Ломон дышал тяжело, с хрипом. Он понимал: это еще один признак болезни. Стало совсем жарко, но Жозефа не было, и никто не мог открыть окно.
Пап смущенно смотрел на Ломона, словно хотел попросить за что-то прощения. Нет, какой же это Пап? На нем черная адвокатская мантия, а не солдатский мундир. Остальные еще не узнали его. Но Ломон с самого начала догадывался, что это он.
Сейчас хорошо видны его черные усики; вот он повел руками, а на левой — золотой перстень с печаткой. И волосы у него не светлые, как у Папа, а темные — как у Ламбера.
Действительно, никто до сих пор не замечал его сходства с Ламбером. Оба они — молодые белозубые хищники, которые ради забавы кусаются и сбивают с ног ударом когтистой лапы.
Его зовут Жюстен, Жюстен Лармина, когда-то его отец снимал вместе с Ломоном комнату в Латинском квартале, а потом получил назначение в Оран.
Ломон сохранил это письмо. Надо будет передать его присяжным. Ломон пошевелился, и присяжные исчезли. И тут он понял: никакого суда над ним не было. Лоранс жива. Она рядом — через дверь, у себя в спальне и, должно быть, напрягая слух, ловит его дыхание так же, как недавно он прислушивался к ее дыханию.
Ломона мучила жажда. Сейчас он выпьет стакан воды, кошмар полностью рассеется; можно будет поразмышлять о проблемах, давно уже ожидающих окончательного выяснения. Время, правда, малоподходящее Ломон и без того достаточно измучен гриппом и процессом Ламбера, но ведь не нарочно же он призывает эти мысли.
— Ты спишь? — раздался голос Лоранс.
Должно быть, Ломон метался и наделал шума.
Конечно, лучше бы не отвечать, так спокойней, но она обладает каким-то шестым чувством и точно угадывает, когда муж притворяется.
— Нет, только что проснулся.
Совсем уже очнувшись, Ломон вдохнул вкусный за пах горящих дров и благодарно взглянул на камин.

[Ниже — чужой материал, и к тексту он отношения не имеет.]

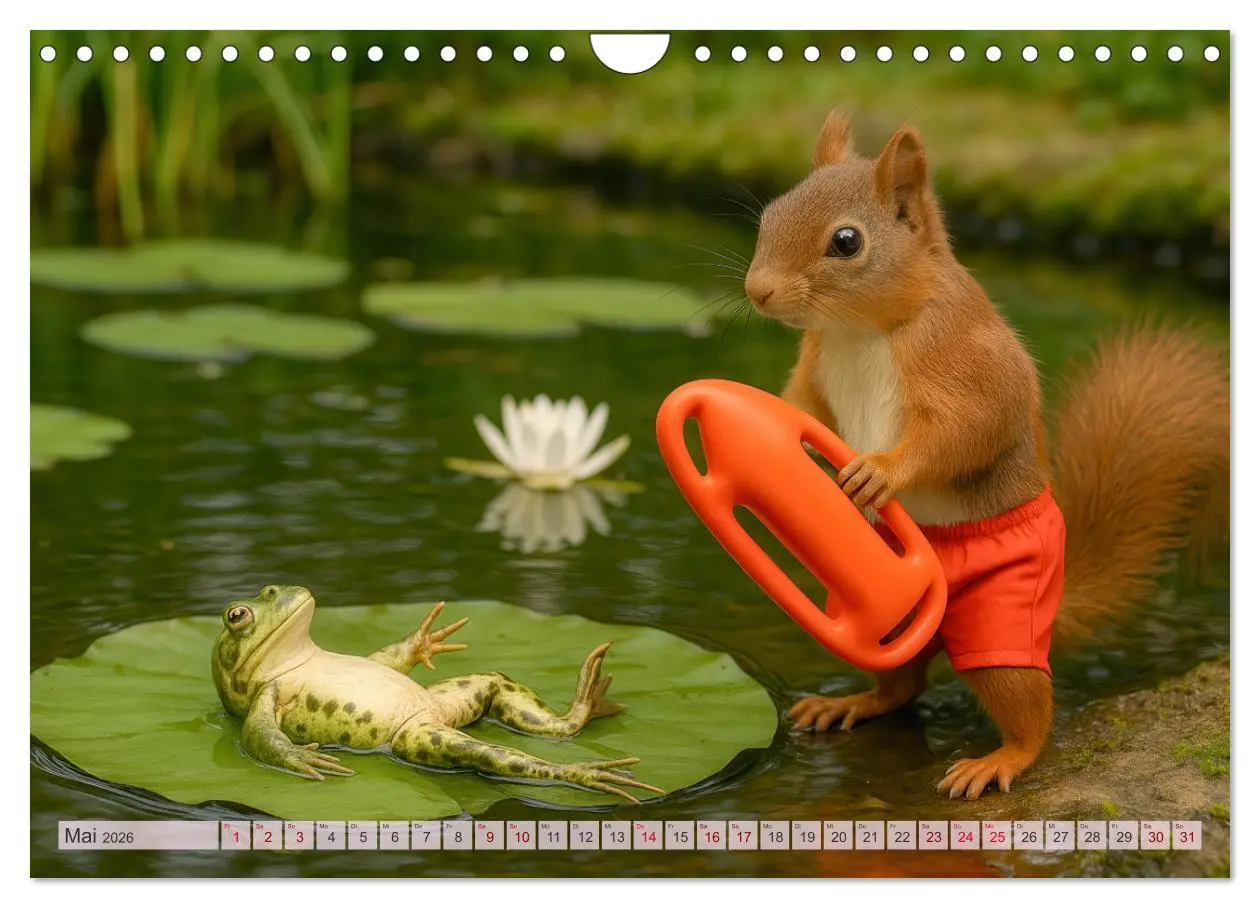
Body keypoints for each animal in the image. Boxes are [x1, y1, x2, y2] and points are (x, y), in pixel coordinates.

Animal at [742, 110, 1230, 800]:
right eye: (770, 213)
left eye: (846, 242)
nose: (757, 291)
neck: (860, 330)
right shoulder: (815, 370)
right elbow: (802, 408)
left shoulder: (962, 359)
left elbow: (967, 430)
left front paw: (879, 471)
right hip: (885, 612)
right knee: (902, 683)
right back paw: (852, 704)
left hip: (1004, 619)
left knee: (1028, 704)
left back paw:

— Тебе ничего не надо? — продолжала Лоранс. — Сама она не встанет, но может позвонить Леопольдине.
— Нет, ничего. А тебе?
— Тоже нет. Ты тяжело дышал.
— Хочешь, чтобы я подошел к тебе?
— Нет, нет, не надо. Попытайся уснуть.
— А ты не спишь?
— Еще только десять часов. Я читаю.
— Спокойной ночи.
— Спокойной ночи.
Это очень важно: Лоранс не чувствует жалости к самой себе, иначе она бы страдала и могла решиться бог знает на что. Наверно, думает, что мучается он эта мысль утешает ее и придает смысл ее жизни.
Письмо Лармина было отнюдь не плодом сновидения, оно действительно существовало, и Ломон его сохранил: он имел обыкновение хранить письма друзей. Лармина тогда служил прокурором в Оране. Его сыну предстояла стажировка, а Северную Африку молодой человек не любил.
Может, лучше не думать об этом? А вдруг, когда он уснет, эти воспоминания вернутся к нему кошмаром?
Неужели все отцы заблуждаются насчет своих сыновей? Интересно, его отец тоже заблуждался? Впечатлительности у Жюстена Лармина было не больше, чем у крокодила, зато хватка — как у этой рептилии. Он был красивый юноша с порочными ласковыми глазами; тогдашняя их служанка вздыхала:
— Мужчина с такими глазами — это же просто беда!
Жюстен между делом, несомненно, занимался с ней любовью. Ломон не сердился на него за это. Через несколько месяцев у него сложилось впечатление, что Жюстен успел переспать со всеми девушками, оказавшимися в пределах его досягаемости, будь то машинистки из Дворца Правосудия или светские барышни.
Взгляд, которым он смотрел на женщин, был одновременно циничным и обволакивающим; при этом в Жюстене сохранилась какая-то детскость, и это обезоруживало женщин, даже если они были готовы рассердиться на него.
Первое время Жюстен являлся обедать на улицу Сюлли раз в неделю, потом два раза — по средам и пятницам, и Ломон ничего не замечал; он даже не отдавал себе отчета, что за прошедшие годы Лоранс постепенно стала, как говорится, женщиной в возрасте.
Ей было уже сорок восемь лет. Яркой она никогда не была, а с возрастом еще больше поблекла, словно покрылась патиной. Правда, фигура у нее осталась прежней: в отличие от большинства их знакомых Лоранс не расплылась, не высохла, а только стала казаться еще более угловатой, еще более бесполой.
Ломон привык к ее внешности, и изменения, происходившие в ней, не удивляли его. Только через несколько месяцев он вдруг заметил, что она снова стала кокетливой, а в лице появилась миловидность, какой не было даже в двадцать девять лет.